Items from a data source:
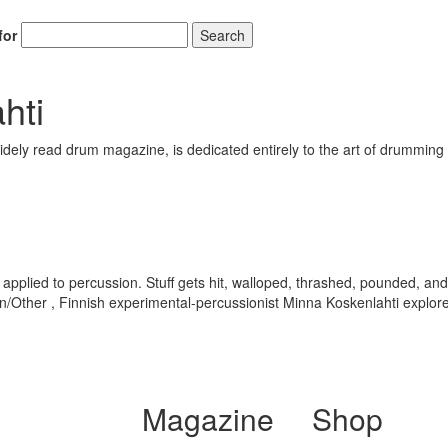
for
Search
hti
ely read drum magazine, is dedicated entirely to the art of drumming 
ally applied to percussion. Stuff gets hit, walloped, thrashed, pounded
en/Other , Finnish experimental-percussionist Minna Koskenlahti explo
Magazine
Shop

Work instruction. Copy out the data above exactly, except the pictures.

Solution below.
for
Search
hti
ely read drum magazine, is dedicated entirely to the art of drumming 
ally applied to percussion. Stuff gets hit, walloped, thrashed, pounded
en/Other , Finnish experimental-percussionist Minna Koskenlahti explo
Magazine
Shop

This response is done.